Your dog may enjoy a good massage as much as you do. Whether they are experiencing pain, suffering from an injury, or simply enjoy the feel of a good rubdown and your company, there are multiple reasons to give your dog a massage.
Dogs enjoy the connection with their human companions. Your dog likes the closeness of the members of their household. Not only does that give them a sense of pleasure, but one of bonding or connection as well. The sensations of touch, petting and cuddling help to establish and maintain the bond between a dog and the humans in their life. Massage can also increase their trust in the touch of a human companion. If they associate your touch with a pleasurable experience and time spent with you, they will enjoy a massage.
When your body aches from an injury or overuse, massage helps lessen the pain. It is the same for your dog. If your dog has sore muscles from a workout, or pain caused by an injury, massaging the sore areas will help alleviate some of the pain to make them function better, and even be able to rest with more ease. For conditions with chronic pain, such as arthritis, massage can help your dog move around with less discomfort.
If you’ve ever gotten a back rub, foot massage or hand massage, you have an idea of how soothing and relaxing this can be. Simply rubbing sore muscles and limbs can take away a great deal of physical and mental tension. Your dog feels the same way. For a hyper dog who has a hard time relaxing, the use of massage can help him calm down and let go of some of the excess energy. An anxious or nervous dog may calm down after a massage and the attention they receive during the massage.

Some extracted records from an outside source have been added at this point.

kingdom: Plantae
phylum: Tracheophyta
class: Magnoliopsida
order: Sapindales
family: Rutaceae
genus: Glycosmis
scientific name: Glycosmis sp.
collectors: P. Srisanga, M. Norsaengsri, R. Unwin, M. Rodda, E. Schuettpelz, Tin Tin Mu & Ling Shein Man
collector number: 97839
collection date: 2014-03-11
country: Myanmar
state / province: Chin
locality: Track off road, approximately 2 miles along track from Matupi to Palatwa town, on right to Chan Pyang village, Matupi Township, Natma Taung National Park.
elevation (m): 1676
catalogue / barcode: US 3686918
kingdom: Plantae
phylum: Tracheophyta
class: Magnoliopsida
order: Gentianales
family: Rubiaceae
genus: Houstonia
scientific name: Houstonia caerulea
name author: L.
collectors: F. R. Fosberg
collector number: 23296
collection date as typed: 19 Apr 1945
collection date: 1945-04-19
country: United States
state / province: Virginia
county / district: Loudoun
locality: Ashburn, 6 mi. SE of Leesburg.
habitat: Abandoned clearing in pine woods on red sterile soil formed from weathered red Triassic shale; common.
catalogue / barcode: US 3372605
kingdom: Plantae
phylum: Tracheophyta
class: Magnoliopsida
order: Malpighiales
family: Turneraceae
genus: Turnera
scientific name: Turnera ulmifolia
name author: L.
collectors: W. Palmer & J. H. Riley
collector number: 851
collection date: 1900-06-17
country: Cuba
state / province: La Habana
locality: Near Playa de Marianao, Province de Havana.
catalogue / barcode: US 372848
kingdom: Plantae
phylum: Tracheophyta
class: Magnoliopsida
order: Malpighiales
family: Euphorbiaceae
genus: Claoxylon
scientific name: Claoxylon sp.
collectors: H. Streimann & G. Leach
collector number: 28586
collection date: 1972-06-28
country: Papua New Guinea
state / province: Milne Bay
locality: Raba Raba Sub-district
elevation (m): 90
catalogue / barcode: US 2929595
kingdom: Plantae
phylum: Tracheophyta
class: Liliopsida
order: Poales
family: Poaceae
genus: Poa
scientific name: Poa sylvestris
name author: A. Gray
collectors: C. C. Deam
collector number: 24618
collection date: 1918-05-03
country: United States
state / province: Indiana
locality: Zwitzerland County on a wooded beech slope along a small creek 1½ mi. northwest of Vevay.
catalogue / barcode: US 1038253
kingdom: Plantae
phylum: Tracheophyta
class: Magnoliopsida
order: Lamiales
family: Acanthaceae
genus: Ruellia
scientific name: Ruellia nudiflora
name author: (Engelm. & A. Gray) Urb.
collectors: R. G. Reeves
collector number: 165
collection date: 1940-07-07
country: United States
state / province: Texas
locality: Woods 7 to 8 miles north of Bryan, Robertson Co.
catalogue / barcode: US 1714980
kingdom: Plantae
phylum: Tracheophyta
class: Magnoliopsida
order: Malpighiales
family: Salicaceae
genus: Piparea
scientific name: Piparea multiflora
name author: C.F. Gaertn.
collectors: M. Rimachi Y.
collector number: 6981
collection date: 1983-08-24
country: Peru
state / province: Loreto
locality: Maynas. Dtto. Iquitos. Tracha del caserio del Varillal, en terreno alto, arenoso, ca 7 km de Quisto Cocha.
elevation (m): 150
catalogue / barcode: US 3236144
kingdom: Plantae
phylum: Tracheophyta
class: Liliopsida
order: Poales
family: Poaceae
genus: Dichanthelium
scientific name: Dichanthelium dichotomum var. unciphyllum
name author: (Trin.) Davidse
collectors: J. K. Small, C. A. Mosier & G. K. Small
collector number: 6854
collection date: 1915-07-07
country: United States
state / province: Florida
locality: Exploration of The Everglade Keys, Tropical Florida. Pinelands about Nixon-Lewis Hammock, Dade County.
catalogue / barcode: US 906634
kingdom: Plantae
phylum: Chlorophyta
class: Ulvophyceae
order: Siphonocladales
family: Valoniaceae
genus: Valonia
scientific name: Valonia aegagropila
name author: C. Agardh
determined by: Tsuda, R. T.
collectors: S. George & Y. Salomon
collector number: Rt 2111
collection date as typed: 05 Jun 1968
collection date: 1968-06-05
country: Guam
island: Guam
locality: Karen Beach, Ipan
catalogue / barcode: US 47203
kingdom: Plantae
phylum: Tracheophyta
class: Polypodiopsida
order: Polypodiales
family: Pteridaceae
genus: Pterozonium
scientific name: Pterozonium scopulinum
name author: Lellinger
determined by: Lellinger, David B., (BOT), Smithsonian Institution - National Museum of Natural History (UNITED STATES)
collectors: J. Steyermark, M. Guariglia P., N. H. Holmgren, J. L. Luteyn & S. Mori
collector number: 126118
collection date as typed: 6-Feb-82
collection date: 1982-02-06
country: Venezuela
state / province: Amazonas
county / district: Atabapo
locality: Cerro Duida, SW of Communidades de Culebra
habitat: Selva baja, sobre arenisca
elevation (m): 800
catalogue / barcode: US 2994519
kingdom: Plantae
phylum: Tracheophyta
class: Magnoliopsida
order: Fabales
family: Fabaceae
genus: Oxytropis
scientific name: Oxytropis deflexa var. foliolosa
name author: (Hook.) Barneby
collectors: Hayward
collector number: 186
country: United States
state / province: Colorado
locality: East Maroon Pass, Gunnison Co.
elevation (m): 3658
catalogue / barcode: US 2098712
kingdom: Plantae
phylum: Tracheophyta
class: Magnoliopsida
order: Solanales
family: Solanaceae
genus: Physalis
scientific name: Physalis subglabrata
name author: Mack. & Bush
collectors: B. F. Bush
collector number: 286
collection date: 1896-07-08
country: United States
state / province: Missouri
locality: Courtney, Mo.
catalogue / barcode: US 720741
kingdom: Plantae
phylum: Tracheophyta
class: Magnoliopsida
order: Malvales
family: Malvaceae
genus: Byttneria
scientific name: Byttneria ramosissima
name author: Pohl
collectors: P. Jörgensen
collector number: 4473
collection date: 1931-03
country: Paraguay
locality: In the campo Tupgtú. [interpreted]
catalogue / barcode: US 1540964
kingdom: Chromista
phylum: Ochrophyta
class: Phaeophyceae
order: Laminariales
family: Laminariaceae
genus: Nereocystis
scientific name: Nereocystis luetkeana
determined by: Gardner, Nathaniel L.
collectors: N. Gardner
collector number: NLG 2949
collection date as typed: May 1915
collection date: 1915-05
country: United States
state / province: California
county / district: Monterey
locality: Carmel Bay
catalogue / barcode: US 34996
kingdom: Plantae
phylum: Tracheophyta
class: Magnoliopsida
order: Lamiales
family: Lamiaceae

As dogs age or when they overdo an activity, their joints may become stiff and make it more difficult and uncomfortable to move around. Unless an injury or illness keeps your dog immobile and your vet does not want your dog moving around for a specific reason, it is good to get them moving around to help relieve the stiffness and tightness in their body.
Massaging or rubbing sore joints can help with oxygenation and blood flow to the affected areas, both before and after playtime or a walk. Athletes warm up and cool down their muscles and joints before and after a competition. Dogs can benefit from a warm up and cool down as well, including massaging areas that are stiff and uncomfortable to move or sore from use.
Pain can make sleep restless and uncomfortable, or even impossible. A massage is a natural way to help your dog relax enough to get a good rest for their overall well-being and temperament. Remember how you feel when you can’t sleep and how it affects your overall mood and function the next day. It can affect your dog as well if they are in too much pain or discomfort to sleep comfortably and thoroughly.
If you are massaging your dog yourself to help alleviate discomfort or pain, do your research or talk to someone experienced in the methods that will help give your dog the most relief and comfort. Check with your vet if you have any concern about causing more damage to a dog who is already injured before you start massaging or rubbing a particular area. They may recommend a certified Canine Massage Therapist who is trained in both the physical and all around well-being of your dog. Both the vet and a therapist can give you specific massage techniques to use for maximum benefit to your dog and show you what you should or should not do to help your dog.
Massage is a positive experience that will help your dog feel good, bond with you, reinforce their trust in you, and help their overall function and temperament. An added benefit of massage is the positive association with the activity. If they enjoy a massage, you can use massage to lessen resistance to bathing, or help connect with a dog that needs to learn trust in a new home.
Touch during massage is a warming activity that gives an all-round pleasurable experience. Whether you are focusing on a particular area such as sore stiff legs or giving an allover massage, most dogs do love the experience. If they are wary of massage at first, try offering them a few tasty CANIDAE doggy biscuits. This will create a positive association with the activity and help them overcome any reluctance to a rubdown.